Charles felt as nervous as a new driver. “Ah—well, yes. Yes, if you really don’t mind—”
“Of course not!” Anna smiled. “Why don’t you come and sit over here?”
She settled Emma’s grandfather in the comfy nursing chair and turned the lights down low, before reminding him of the best position to hold the baby while she fed.
“I’m all fingers and thumbs,” he muttered, while his hands shook slightly at the unexpected responsibility.
“There you go,” Anna whispered, stroking her daughter’s head as she began to suck noisily at the bottle. “You’re a natural, grandad.”

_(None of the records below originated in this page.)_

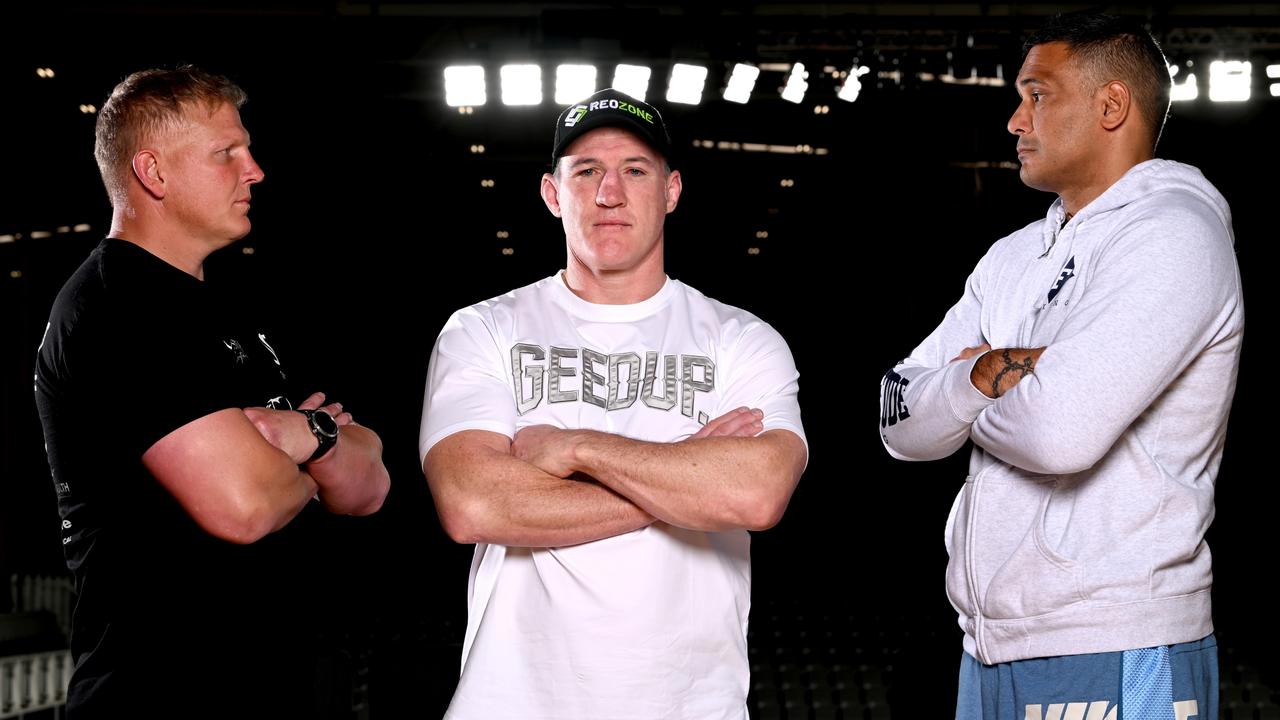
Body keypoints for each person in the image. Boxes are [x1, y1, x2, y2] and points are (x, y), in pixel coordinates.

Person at [878, 11, 1243, 720]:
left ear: (1112, 106)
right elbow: (897, 418)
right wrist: (982, 376)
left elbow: (1059, 433)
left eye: (1037, 95)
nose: (1016, 121)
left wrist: (960, 397)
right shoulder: (1011, 256)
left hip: (1116, 637)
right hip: (988, 644)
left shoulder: (1174, 234)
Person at [419, 88, 808, 719]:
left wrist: (575, 449)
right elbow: (473, 505)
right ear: (552, 193)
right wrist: (686, 472)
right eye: (586, 171)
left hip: (689, 706)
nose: (610, 193)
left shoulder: (743, 339)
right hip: (513, 702)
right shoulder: (484, 329)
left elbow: (754, 495)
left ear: (671, 190)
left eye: (634, 170)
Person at [33, 66, 390, 718]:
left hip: (260, 690)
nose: (254, 170)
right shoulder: (117, 306)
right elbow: (245, 505)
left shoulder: (222, 312)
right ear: (154, 173)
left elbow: (371, 486)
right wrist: (318, 457)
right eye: (227, 153)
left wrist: (310, 438)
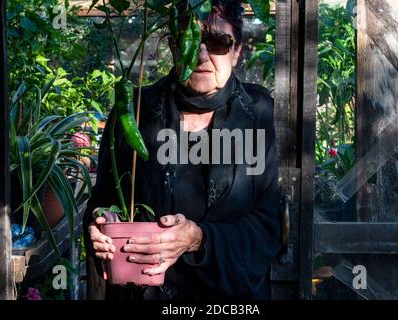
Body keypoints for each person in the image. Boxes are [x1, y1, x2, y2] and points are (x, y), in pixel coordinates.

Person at [83, 0, 281, 300]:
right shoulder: (135, 111)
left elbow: (267, 229)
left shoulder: (256, 112)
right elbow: (103, 202)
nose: (200, 54)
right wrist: (101, 226)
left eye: (217, 42)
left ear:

Charles smiled, and might have been fifteen years younger.
“She’s all right like this?”
“I’d say so, wouldn’t you?”
He looked down into his granddaughter’s beautiful brown eyes, and found himself smiling.
“She’s a corker,” he murmured. “I remember—”
It seemed he wasn’t going to say anything further, but then he continued.
“I remember the day Maxwell was born,” he continued, keeping his voice low. “I’ve handled artillery rifles, shotguns, hand grenades…you name it. But I can tell you, holding his little body in my arms when we brought him home that first night was the most nerve-wracking thing I’ve ever done.”
“R—Maxwell felt the same way, when we brought Emma home,” she said.
“You should call him by the name you’re used to,” Charles said, gently. “I can’t quite bring myself to call him ‘Ryan’ just yet, but I’m working on that.”
Anna thanked him, and wished whole-heartedly that Ryan could have been there to witness the moment.
“Emma has Ryan’s black hair…and yours,” she said.
Charles looked down at the baby he held.
“More grey than black, these days,” he said, and wondered where the time had gone. “She has her mother’s eyes…just as Ryan has Eve’s shade. They’re more silvery-grey than blue, really.”